La Semry vend son riz à perte de manière chronique. Le kilogramme de riz blanchi coûte 743 FCFA à produire, mais est revendu à seulement 376 FCFA. Même avec une subvention de 131 FCFA par kilo, chaque unité vendue engendre une perte nette de 236 FCFA. La Chambre des comptes met en lumière une faible utilisation des capacités industrielles. Les deux grandes usines de transformation situées à Yagoua et Maga ont une capacité théorique de 46 800 tonnes par an, mais n’en ont transformé que 2 687 tonnes en 2021, soit 5,74 % de leur potentiel.

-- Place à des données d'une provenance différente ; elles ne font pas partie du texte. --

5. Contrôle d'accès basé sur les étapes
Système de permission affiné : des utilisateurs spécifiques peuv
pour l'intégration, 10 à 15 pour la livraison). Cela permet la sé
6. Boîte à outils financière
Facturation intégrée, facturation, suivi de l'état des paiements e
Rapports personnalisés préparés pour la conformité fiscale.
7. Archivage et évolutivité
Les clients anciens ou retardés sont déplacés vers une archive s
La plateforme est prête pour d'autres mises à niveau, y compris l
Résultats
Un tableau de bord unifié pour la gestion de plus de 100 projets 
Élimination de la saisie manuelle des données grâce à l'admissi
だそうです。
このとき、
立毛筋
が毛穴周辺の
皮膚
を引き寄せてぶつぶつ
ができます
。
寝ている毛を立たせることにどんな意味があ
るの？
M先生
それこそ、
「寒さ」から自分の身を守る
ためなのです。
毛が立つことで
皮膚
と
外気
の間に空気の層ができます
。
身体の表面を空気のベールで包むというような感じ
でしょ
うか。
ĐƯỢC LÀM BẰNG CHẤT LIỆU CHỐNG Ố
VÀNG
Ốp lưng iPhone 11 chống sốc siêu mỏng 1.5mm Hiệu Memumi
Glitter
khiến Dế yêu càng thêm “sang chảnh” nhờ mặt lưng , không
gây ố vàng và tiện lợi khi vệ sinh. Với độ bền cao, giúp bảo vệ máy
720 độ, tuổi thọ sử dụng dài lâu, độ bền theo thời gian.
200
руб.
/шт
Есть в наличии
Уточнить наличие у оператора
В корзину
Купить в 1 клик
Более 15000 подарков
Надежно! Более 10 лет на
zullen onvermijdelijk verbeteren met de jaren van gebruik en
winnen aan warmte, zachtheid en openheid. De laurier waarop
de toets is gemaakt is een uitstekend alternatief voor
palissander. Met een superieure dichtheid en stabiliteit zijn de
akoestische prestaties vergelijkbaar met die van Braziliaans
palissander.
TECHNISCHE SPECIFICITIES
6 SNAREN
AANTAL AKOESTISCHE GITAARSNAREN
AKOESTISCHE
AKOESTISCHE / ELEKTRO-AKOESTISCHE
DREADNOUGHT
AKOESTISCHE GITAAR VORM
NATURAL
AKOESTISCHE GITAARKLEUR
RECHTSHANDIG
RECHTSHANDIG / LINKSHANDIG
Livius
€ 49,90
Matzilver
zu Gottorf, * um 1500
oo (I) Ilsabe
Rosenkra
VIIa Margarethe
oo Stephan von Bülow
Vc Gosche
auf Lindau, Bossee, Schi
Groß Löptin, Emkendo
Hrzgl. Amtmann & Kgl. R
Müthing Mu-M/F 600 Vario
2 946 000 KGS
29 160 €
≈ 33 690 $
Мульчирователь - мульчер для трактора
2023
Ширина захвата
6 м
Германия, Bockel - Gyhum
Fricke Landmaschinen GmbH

Selon les responsables de l’entreprise, ces usines peuvent fonctionner 18 heures par jour. Pourtant, en pratique, la production reste marginale, rendant les charges fixes et indirectes particulièrement lourdes au prorata du volume transformé.
Les charges de distribution atteignent 95 millions de FCFA, soit plus que les charges de transformation (74 millions de FCFA). Les frais généraux représentent en moyenne 65 % du montant des ventes, une part jugée excessivement élevée.
Des Marges de Manœuvre Existantes
La Chambre des comptes estime que l’entreprise publique conserve une marge d’action significative pour corriger ses dysfonctionnements internes. « En dépit du fait que le prix de vente du riz soit encadré par la réglementation, la SEMRY dispose de leviers sur lesquels elle pourrait agir afin de rentabiliser ses activités de transformation et de commercialisation », relèvent les magistrats financiers. Parmi les pistes de réforme avancées figure l’alignement de la transformation annuelle du paddy sur les capacités maximales de ses usines. Une telle optimisation permettrait de diluer les charges fixes sur un volume plus important, réduisant ainsi le coût de revient unitaire. La mise en place d’un plan de transformation annuel est également recommandée, de même qu’une rationalisation rigoureuse des frais généraux et des charges de distribution, dont le poids excessif pèse lourdement sur la rentabilité de la filière.
Une Situation Préoccupante
Si ces réformes ne sont pas mises en œuvre, la Semry continuera d’engloutir des ressources publiques sans jamais atteindre ses objectifs. « À défaut de ces réformes structurelles, la Semry continuera d’engloutir des ressources publiques sans jamais atteindre ses objectifs », préviennent les magistrats financiers. Une situation qui ébranle la crédibilité de la politique agricole nationale et interroge sur la capacité de l’État à transformer ses ambitions productivistes en résultats concrets, au-delà des slogans.